Thank you for your attention
Patrick
Apr 24 2018 at 8:46pm
I have seen a similar problem with the price of for Hepatitis C treatment.
When a Medicaid patient came to my office for a first appointment because his liver enzymes were found to be elevated with an emergency department visit. The work up indicated that he had Hepatitis C, even though all the confirmatory tests were positive, there was no cirrhosis demonstrated on the liver ultrasound so his hepatitis C treatment was denied. I offered to appeal the decision or at least do serial liver scanning so that if there was any change we could try to get Medicaid to pay for the treatment but the patient refused to see me again.
I understand the position of the state with the explosive spending for Medicaid and although paying the full price of chemotherapy for a cancer patient may not place too much pressure on the Medicaid system because the numbers are small. If we did follow the recommendations that the drug manufactures recommend for Hepatitis C screening, we may find larger numbers who would benefit from treatment which could be much more expensive.

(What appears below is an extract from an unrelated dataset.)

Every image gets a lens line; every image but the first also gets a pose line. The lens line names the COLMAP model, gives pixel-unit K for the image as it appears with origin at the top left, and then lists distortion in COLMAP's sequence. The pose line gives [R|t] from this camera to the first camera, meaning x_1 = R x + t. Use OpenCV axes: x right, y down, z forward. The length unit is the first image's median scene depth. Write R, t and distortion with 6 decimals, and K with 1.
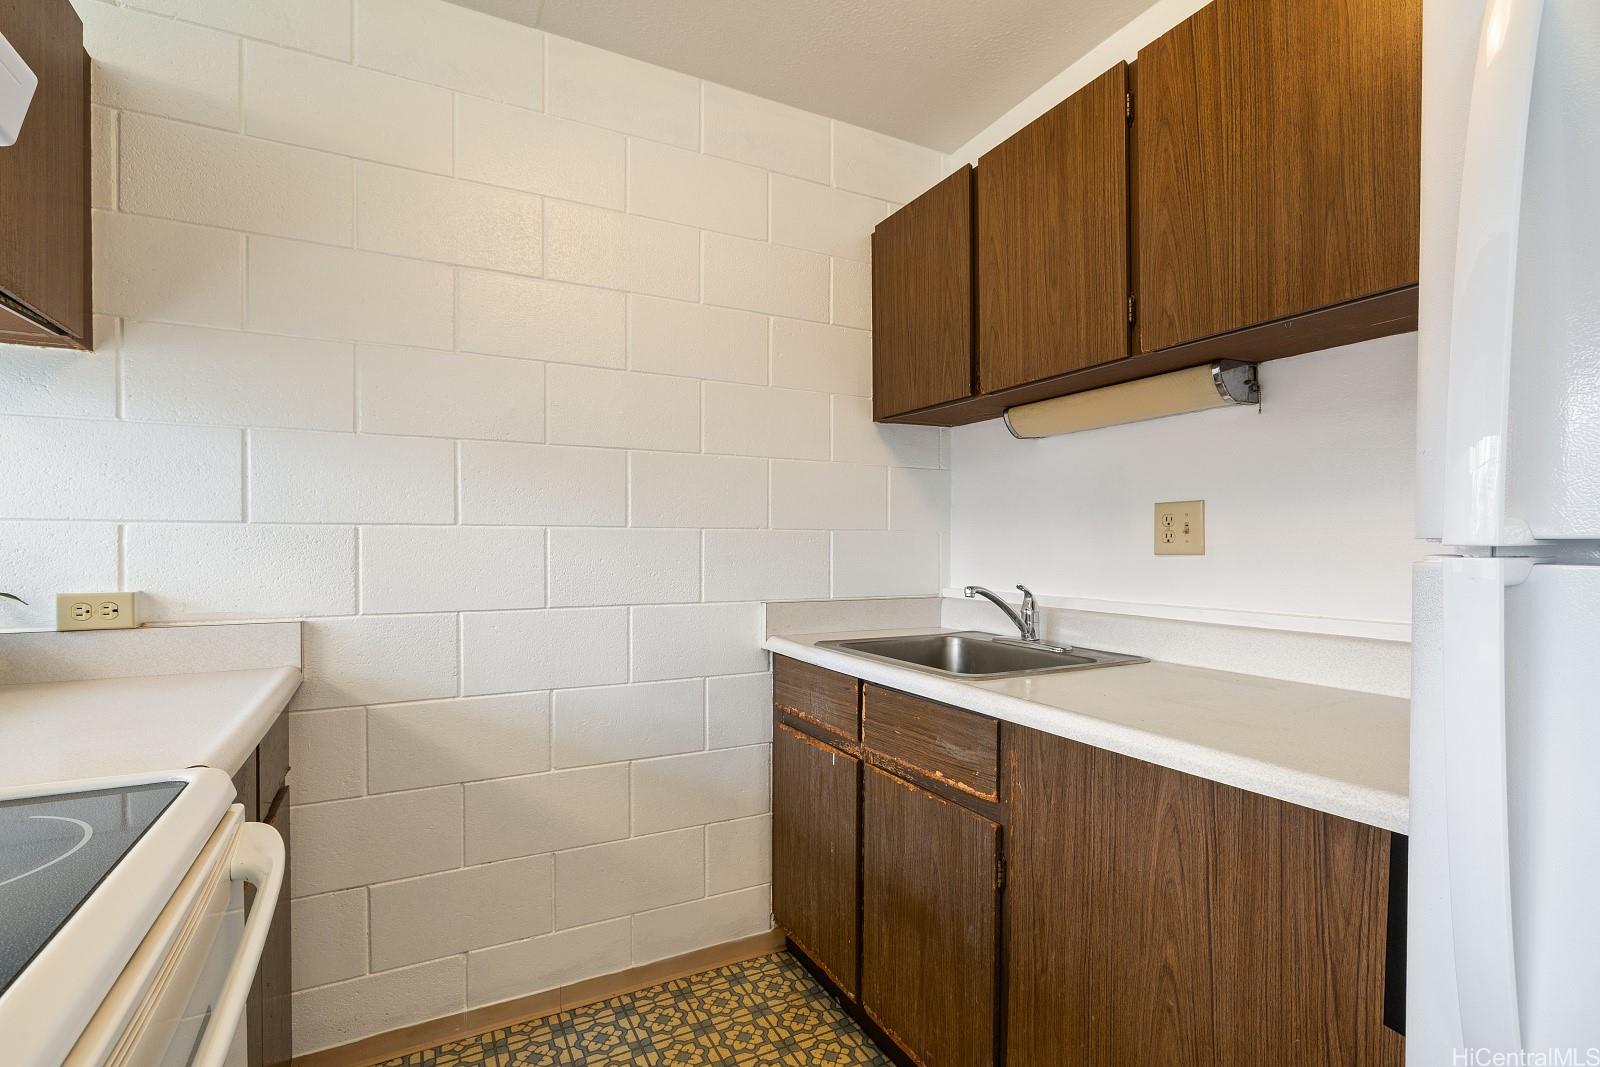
lens RADIAL K [[763.4, 0, 804.5], [0, 763.4, 552.1], [0, 0, 1]] dist [-0.003944, -0.000071]
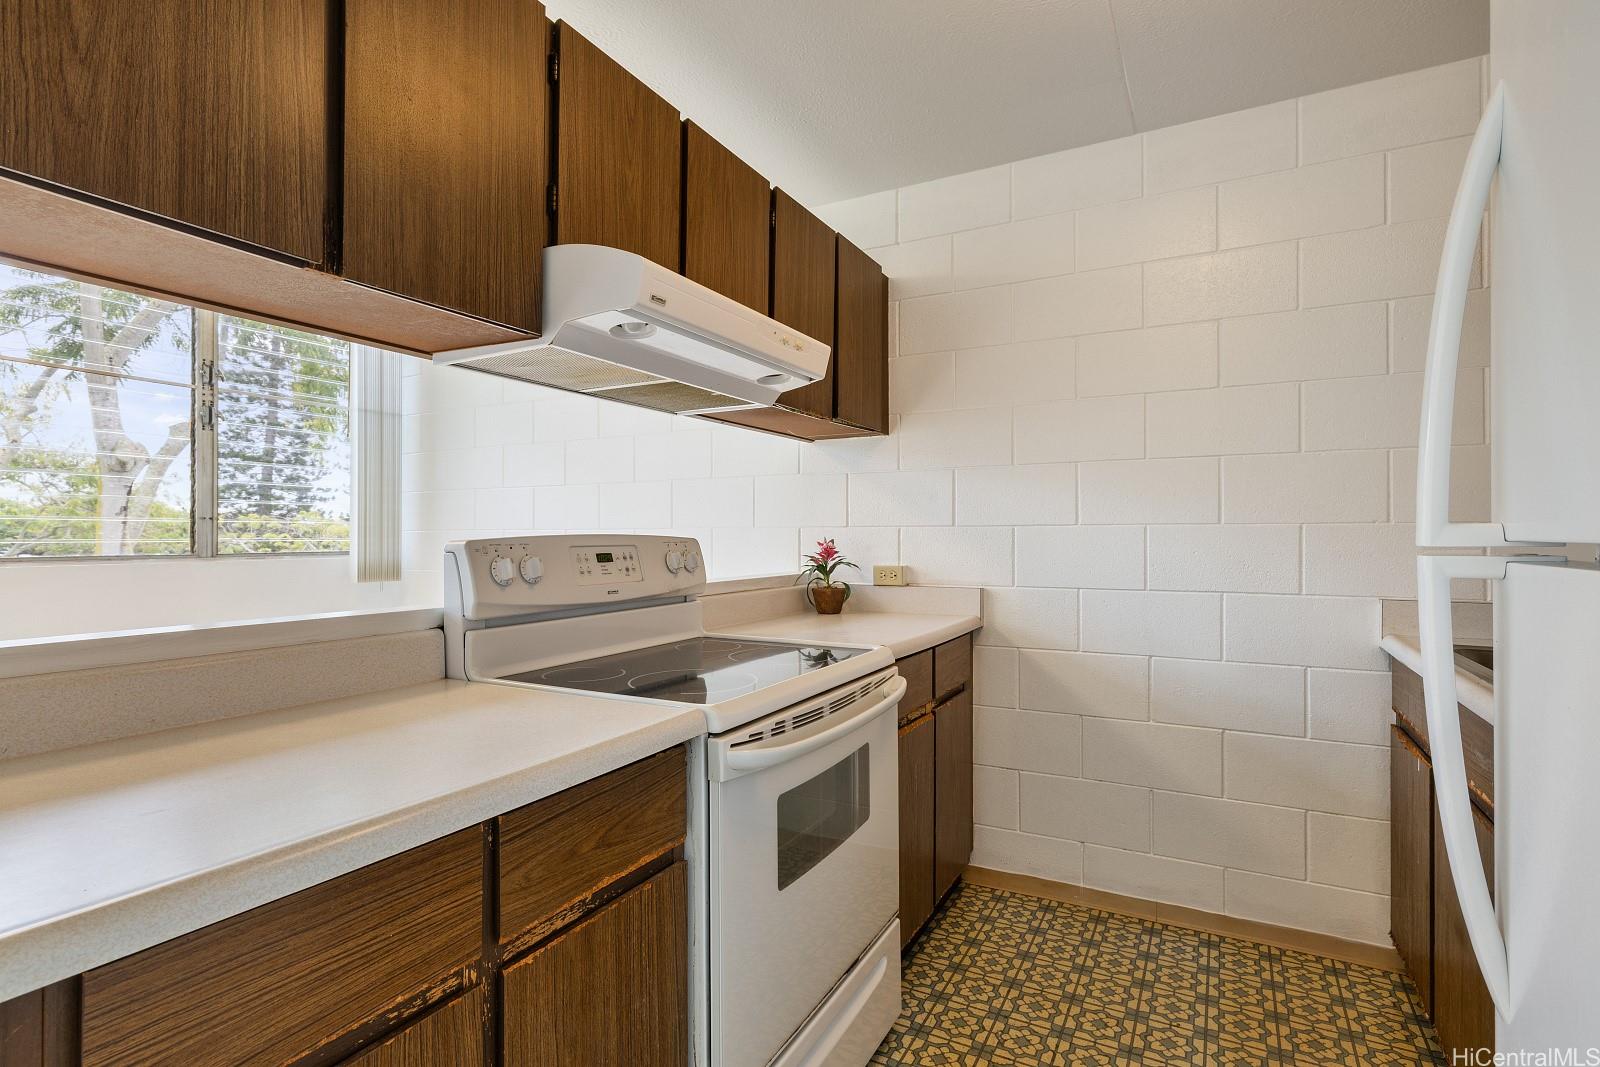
lens RADIAL K [[763.4, 0, 798.0], [0, 763.4, 533.9], [0, 0, 1]] dist [-0.003944, -0.000071]
pose [[0.550925, -0.007749, -0.834519, 0.395849], [-0.008325, 0.999856, -0.014780, 0.004631], [0.834513, 0.015090, 0.550781, -0.164739]]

I’m not sure about the morbidity difference with treating Hepatitis C in patients without cirrhosis verse those in early stages of cirrhosis; but my preference would be to treat before there is evidence of cirrhosis because my Medicaid patients tend to be the most noncompliant and unreliable to follow up.
I wonder if Dr. Raj Kumar’s insight about allowing Medicare to negotiate prices could also be applied to Medicaid with states being allowed an exception to purchase equivalent medications from other sources.